Posted by Richard Wednesday, January 12, 2011


Yesterday, the Russians were talking about the rescue operation moving into the final, crucial stage, as the combined force of the two biggest icebreakers in the region moved in to try to extract the 32,000-ton Sodruzhestvo (pictured) from ice captivity in the Okhotsk Sea.

The latest report informs us that the icebreakers Krasin and the Admiral Makarov have in fact reached the Sodruzhestvo, now confirmed with 348 crew members on board, and have started to lead her out to free waters. The route has been carefully planned, after extensive reconnaissance by helicopter. The pressure is on for a number of reasons, not least because meteorologists are predicting that the weather will worsen sharply in the next two days. Winds are expected to strengthen and visibility to drop.

Significantly, the ice shelf - which was only about 15 miles deep at the start of the crisis – is now about 100 nautical miles. Distances to safety, therefore, have dramatically increased as the ice field spreads northwards. But, more worryingly, in this shallow part of the sea, the icebreakers are finding that the ice has hit bottom.


Having yesterday "parked" the fish carrier Bereg Nadezhdy (pictured above), with 35 crew on board, the two icebreakers covered 25 nautical miles in 24 hours to reach the Sodruzhestvo, breaking through three big floes in the process. Later, when the two ships are re-united, it is planned to lead them to safety in a single-file convoy of four vessels.

Russia Today talks of temperatures having dropped to -27°C and of a ferocious northerly wind, which is driving the ice into the southern part of the Okhotsk Sea, to the Sakhalin Bay area, where the ships are trapped. Higher winds in particular will intensify the difficulties. Awaiting the ships at the ice edge, we are told is the Magadan icebreaker and a tanker, ready to refuel the Makarov, which is said to be low on fuel.

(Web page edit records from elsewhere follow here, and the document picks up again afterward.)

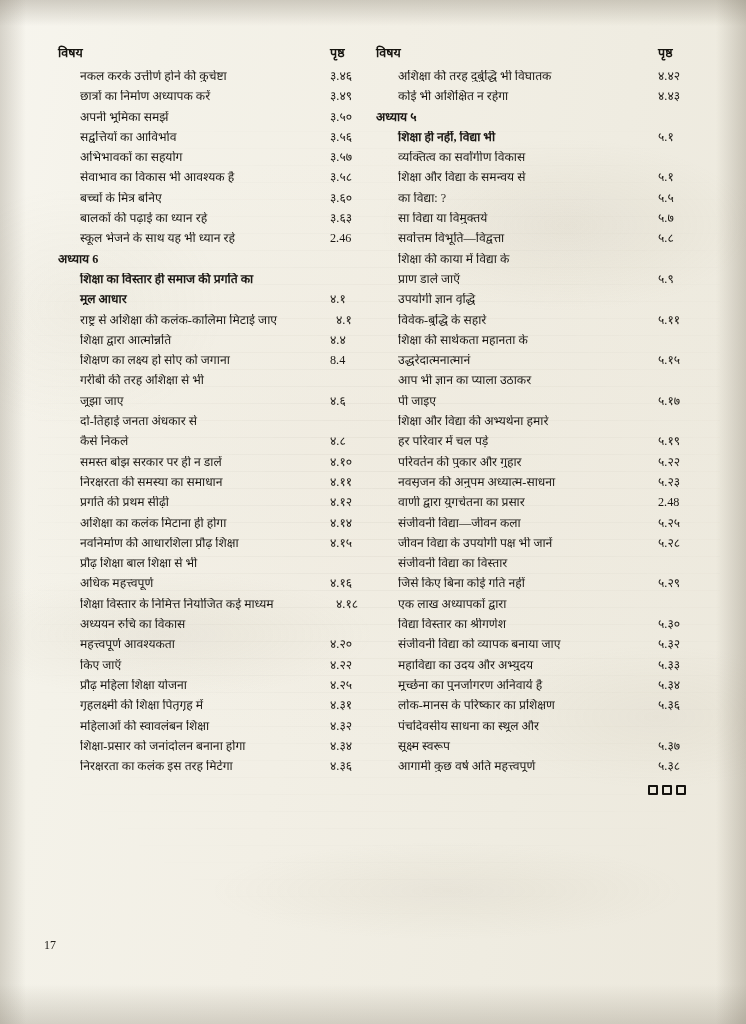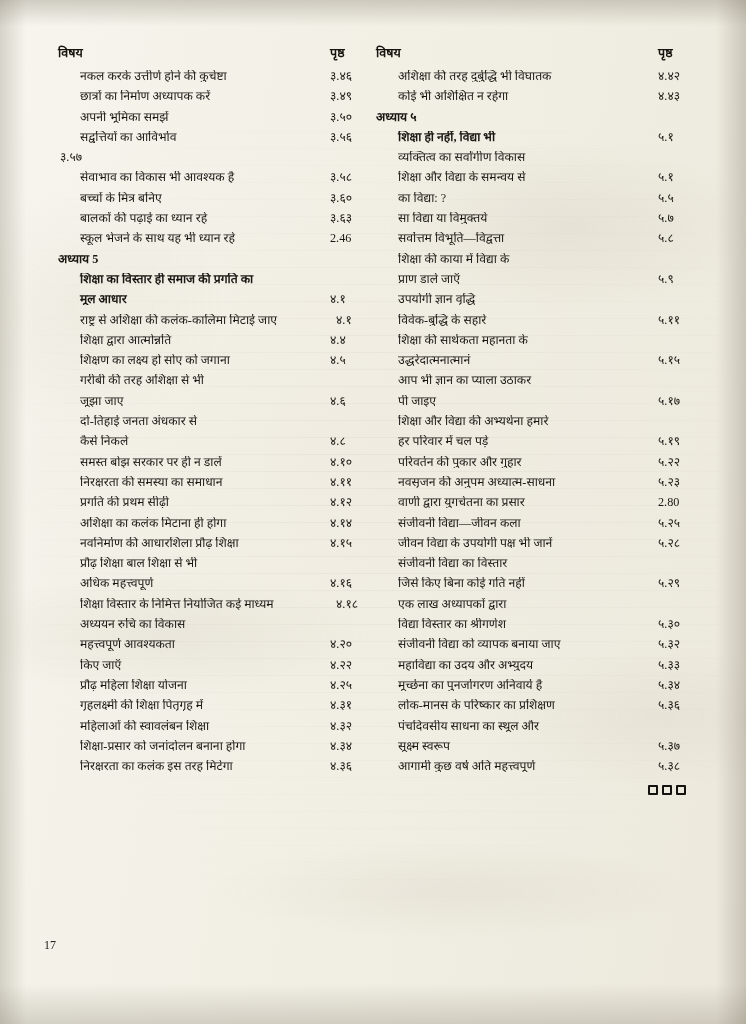--- a/index.html
+++ b/index.html
@@ -199,61 +199,62 @@
             </div>
             <div class="row">
               <span class="title">अपनी भूमिका समझें</span>
               <span class="pg">३.५०</span>
             </div>
             <div class="row">
               <span class="title">सद्वृत्तियों का आविर्भाव</span>
               <span class="pg">३.५६</span>
             </div>
             <div class="row">
+              <span class="title">अभिभावकों का सहयोग</span>
               <span class="pg">३.५७</span>
             </div>
             <div class="row">
               <span class="title">सेवाभाव का विकास भी आवश्यक है</span>
               <span class="pg">३.५८</span>
             </div>
             <div class="row">
               <span class="title">बच्चों के मित्र बनिए</span>
               <span class="pg">३.६०</span>
             </div>
             <div class="row">
               <span class="title">बालकों की पढ़ाई का ध्यान रहे</span>
               <span class="pg">३.६३</span>
             </div>
             <div class="row">
               <span class="title">स्कूल भेजने के साथ यह भी ध्यान रहे</span>
               <span class="pg">2.46</span>
             </div>
             <div class="row chapter">
-              <span class="title">अध्याय 5</span>
+              <span class="title">अध्याय 6</span>
               <span class="pg"></span>
             </div>
             <div class="row bold">
               <span class="title">शिक्षा का विस्तार ही समाज की प्रगति का</span>
               <span class="pg"></span>
             </div>
             <div class="row bold">
               <span class="title">मूल आधार</span>
               <span class="pg">४.१</span>
             </div>
             <div class="row tight">
               <span class="title">राष्ट्र से अशिक्षा की कलंक-कालिमा मिटाई जाए</span>
               <span class="pg">४.१</span>
             </div>
             <div class="row">
               <span class="title">शिक्षा द्वारा आत्मोन्नति</span>
               <span class="pg">४.४</span>
             </div>
             <div class="row">
               <span class="title">शिक्षण का लक्ष्य हो सोए को जगाना</span>
-              <span class="pg">४.५</span>
+              <span class="pg">8.4</span>
             </div>
             <div class="row">
               <span class="title">गरीबी की तरह अशिक्षा से भी</span>
               <span class="pg"></span>
             </div>
             <div class="row">
               <span class="title">जूझा जाए</span>
               <span class="pg">४.६</span>
             </div>
             <div class="row">
@@ -416,21 +417,21 @@
             <div class="row">
               <span class="title">परिवर्तन की पुकार और गुहार</span>
               <span class="pg">५.२२</span>
             </div>
             <div class="row">
               <span class="title">नवसृजन की अनुपम अध्यात्म-साधना</span>
               <span class="pg">५.२३</span>
             </div>
             <div class="row">
               <span class="title">वाणी द्वारा युगचेतना का प्रसार</span>
-              <span class="pg">2.80</span>
+              <span class="pg">2.48</span>
             </div>
             <div class="row">
               <span class="title">संजीवनी विद्या—जीवन कला</span>
               <span class="pg">५.२५</span>
             </div>
             <div class="row">
               <span class="title">जीवन विद्या के उपयोगी पक्ष भी जानें</span>
               <span class="pg">५.२८</span>
             </div>
             <div class="row">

Meanwhile, as this little local difficulty is sorted out, WUWT reports that nearly 70 percent of the United States is snow covered (and almost all of Canada), with New York City declaring a "snow emergency". The "big freeze" also continues in India and China, in the latter causing considerable crop losses. But nothing of this contradicts the claim by the British Met Office's Julia Slingo that the world is getting warmer. These are all local events.


UPDATES: TASS is reporting that the operation to "pilot" the Sodruzhestvo to a loose ice area has started. But, says Tatyana Kulikova, head of the press centre of the Far Eastern sea shipping company, "The operation is proceeding with difficulty: the factory ship has large dimensions: 180 metres long and 20 metres high. It is very difficult to take it in tow."

The procedure described is that the Admiral Makarov "is busy breaking up ice to trench a channel while the higher-powered icebreaker Krasin will pilot the factory ship through it." That is a bit odd, as the two icebreakers are described as sister ships, with identical performance specifications. Meanwhile, the remarkable photograph shows what appears to be a double tow – the two icebreakers together leading out the Bereg Nadezhdy.

Ria Novosti is suggesting that the Sodruzhestvo can be extracted within 12 hours, the Krasin leading it out on "an anchor tow" (i.e., close, but not close-coupled). The vessels are said to have about 12 miles to go before they get to free water, including around three miles of the most treacherous ice. The operation is expected to be completed by Thursday afternoon (presumably Moscow time).